Poétique, esthétique
Car, à l’issue d’une disparition (de qui ? Quelle importance ? Seules comptent son ombre et sa lumière), j’ai écrit des poèmes en prose, elliptiques, des énigmes baroques en suspens et comme ramifiées, des combinatoires d’images fantasmées, hallucinées, hypnotiques et pourtant abstraites, bref un ensemble de tableaux qui apparaissent, s’effacent, avec sensualisme ou à la serpe, et dont je me suis aperçu, après, qu’ils étaient bien la chronique (son illusion) du deuil hétérodoxe que je souhaitais écrire.

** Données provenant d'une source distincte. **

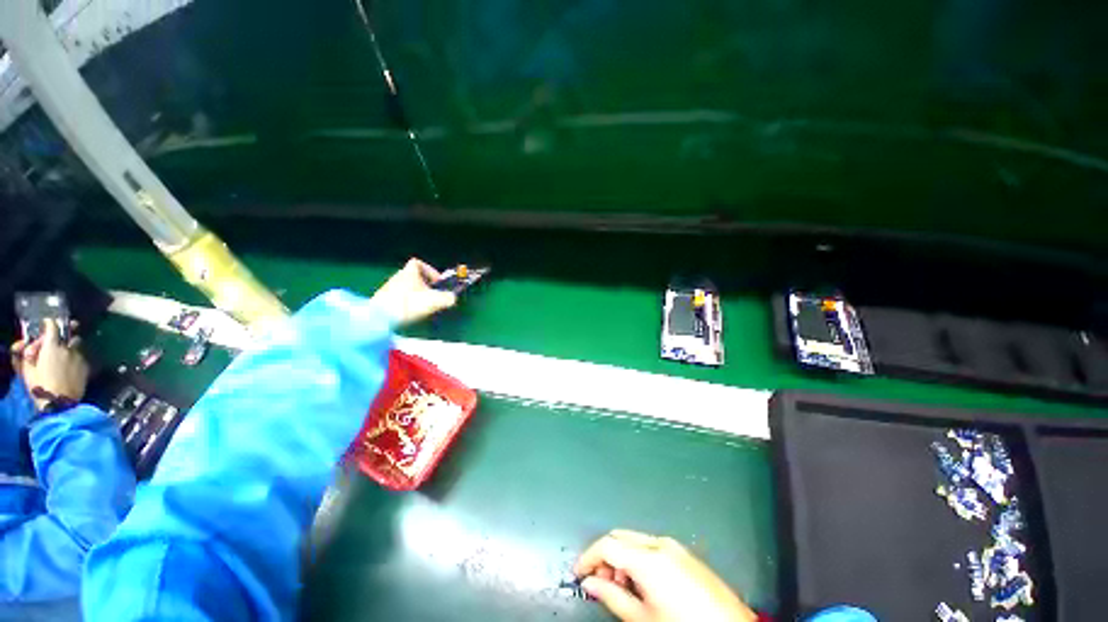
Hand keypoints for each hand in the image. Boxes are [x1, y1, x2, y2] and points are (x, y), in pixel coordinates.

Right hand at [14, 320, 88, 411]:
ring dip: (71, 346)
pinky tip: (69, 364)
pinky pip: (82, 357)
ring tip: (63, 353)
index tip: (46, 323)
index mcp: (52, 346)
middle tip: (57, 340)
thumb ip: (26, 354)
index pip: (53, 326)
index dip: (49, 323)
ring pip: (77, 345)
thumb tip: (23, 345)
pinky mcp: (86, 367)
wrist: (60, 403)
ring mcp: (80, 357)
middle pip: (70, 334)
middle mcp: (69, 348)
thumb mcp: (27, 369)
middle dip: (64, 334)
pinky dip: (75, 357)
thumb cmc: (41, 386)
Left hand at [370, 258, 457, 326]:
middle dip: (426, 285)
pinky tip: (411, 313)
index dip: (430, 271)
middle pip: (414, 277)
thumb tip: (453, 298)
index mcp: (408, 272)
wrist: (378, 318)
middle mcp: (397, 276)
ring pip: (407, 288)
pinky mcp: (382, 300)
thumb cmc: (408, 305)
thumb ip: (447, 298)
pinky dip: (408, 303)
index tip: (438, 282)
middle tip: (434, 296)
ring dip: (417, 295)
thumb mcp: (433, 301)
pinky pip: (399, 297)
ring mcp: (388, 288)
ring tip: (423, 307)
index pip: (418, 263)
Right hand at [574, 530, 757, 621]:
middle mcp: (660, 543)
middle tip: (600, 582)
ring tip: (621, 586)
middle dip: (605, 555)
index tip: (579, 573)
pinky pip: (652, 546)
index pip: (608, 544)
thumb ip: (613, 596)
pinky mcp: (685, 553)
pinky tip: (642, 582)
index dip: (589, 557)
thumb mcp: (643, 618)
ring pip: (635, 539)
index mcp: (649, 557)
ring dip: (622, 556)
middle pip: (621, 536)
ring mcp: (675, 545)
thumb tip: (591, 583)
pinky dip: (639, 557)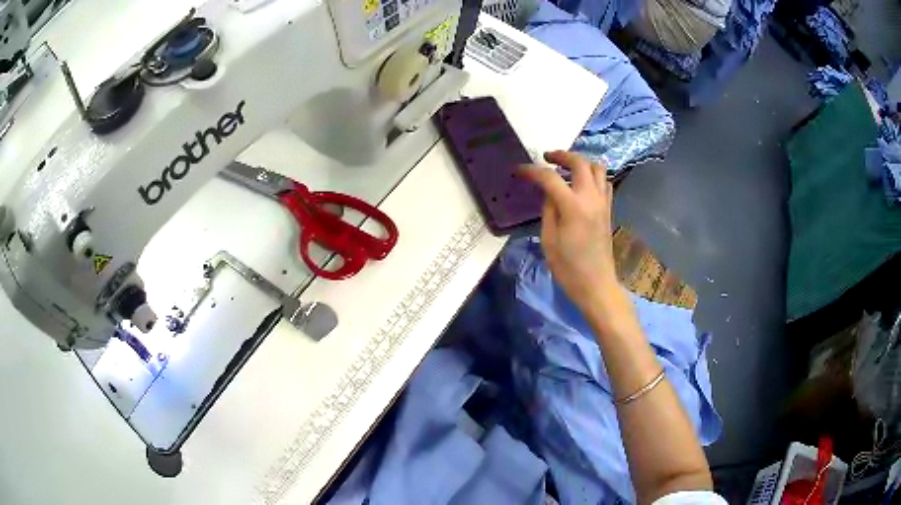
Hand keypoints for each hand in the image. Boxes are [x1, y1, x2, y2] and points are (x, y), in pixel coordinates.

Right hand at [518, 151, 618, 310]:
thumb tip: (549, 193)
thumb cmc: (568, 268)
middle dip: (562, 155)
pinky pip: (604, 183)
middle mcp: (591, 198)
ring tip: (566, 169)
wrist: (596, 285)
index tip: (519, 170)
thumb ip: (548, 210)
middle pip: (580, 162)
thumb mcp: (549, 240)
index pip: (550, 178)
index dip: (532, 171)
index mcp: (573, 206)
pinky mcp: (608, 210)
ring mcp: (603, 203)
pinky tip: (581, 185)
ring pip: (598, 168)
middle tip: (547, 158)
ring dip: (581, 162)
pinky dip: (592, 176)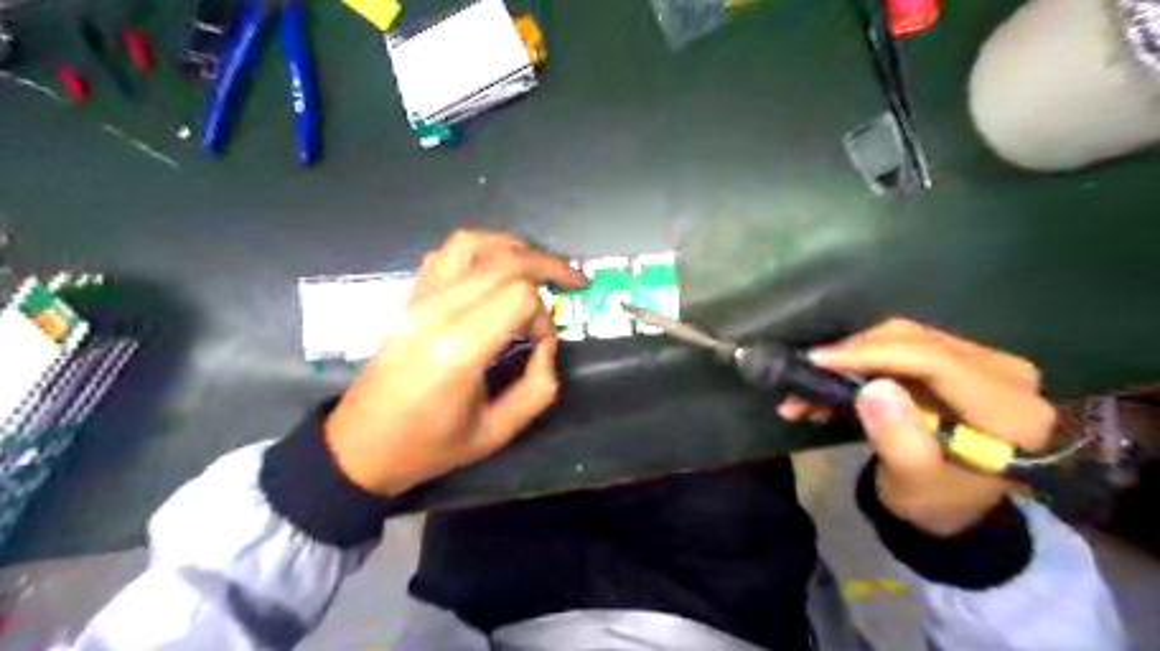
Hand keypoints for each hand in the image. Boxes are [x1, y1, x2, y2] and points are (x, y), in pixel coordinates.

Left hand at [321, 233, 585, 494]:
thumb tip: (546, 348)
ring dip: (513, 247)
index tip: (542, 346)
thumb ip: (538, 389)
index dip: (544, 317)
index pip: (519, 296)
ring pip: (473, 243)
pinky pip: (447, 253)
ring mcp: (421, 299)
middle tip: (573, 281)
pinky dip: (480, 250)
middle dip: (547, 266)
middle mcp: (439, 311)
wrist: (361, 445)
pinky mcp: (411, 298)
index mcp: (459, 348)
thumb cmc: (428, 446)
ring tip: (537, 267)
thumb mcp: (496, 433)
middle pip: (505, 261)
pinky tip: (496, 269)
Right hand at [779, 317, 1057, 536]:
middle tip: (804, 376)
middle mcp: (1006, 375)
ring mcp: (984, 363)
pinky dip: (862, 362)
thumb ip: (899, 440)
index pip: (935, 361)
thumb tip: (873, 388)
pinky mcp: (960, 360)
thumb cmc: (934, 501)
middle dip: (853, 356)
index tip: (818, 361)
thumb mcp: (914, 483)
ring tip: (809, 388)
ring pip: (903, 339)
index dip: (872, 354)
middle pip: (916, 342)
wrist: (952, 507)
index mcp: (1010, 411)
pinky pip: (903, 346)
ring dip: (851, 359)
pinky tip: (831, 384)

Une boucle se bouclait, dans une poétique crépusculaire, avec pour modèle Épilogue de Jorge Luis Borges dans L’Auteur et autres textes : « Un homme fait le projet de dessiner le Monde. Les années passent : il peuple une surface d’images de provinces, de royaumes, de montagnes, de golfes, de navires, d’îles, de poissons, de maisons, d’instruments, d’astres, de chevaux, de gens. Peu avant sa mort, il s’aperçoit que ce patient labyrinthe de formes n’est rien d’autre que son portrait ». Or, entre Éros et Thanatos, Mort d’Athanase Shurail est un voyage chromatique et onirique, sensoriel aussi, entre l’absence et le deuil dont l’écriture découvre, finalement, la recherche esthétique qu’ils sont aussi.
L’image, énigme
Entre nouvelles expérimentales et poèmes en prose, telle une dépression dans un jardin d’été, Mort d’Athanase Shurail aimerait être une traversée (fatale ? tragique ?), face à laquelle l’expression « faire image » est la seule réponse possible des personnages, alors ils la déclinent… Du fantasme au cauchemar, du rêve éveillé à l’extase et au « cliché », du dessin au plan-séquence et à l’image vidéo, j’ai parcouru du mieux que je pouvais, dans la poétique de ce livre, l’utopie « iconique » du langage. Dans ce récit onirique (on y devine un retour en Méditerranée, des polaroids de Berlin, de Rome ou de Varsovie), une mise en abyme fantasmagorique et la poétique de l’exploration d’un temps défunt en cours de révélation (au sens photographique du terme) irriguent l’histoire de la peinture comme du cinéma (derrière chaque nouvelle se cache un micro-film de l’imaginaire). Construite enfin comme une partition chromatique – avec des accélérations, des suspens, des fragments –, l’écriture de Mort d’Athanase Shurail s’inscrit, autrement, dans la continuité de mes essais sur l’image et le sonore, telle une nouvelle expérience de « recherche esthétique en pratique ». Son point de départ, musicale, littéraire et cinématographique, y fait alors retour, secrètement.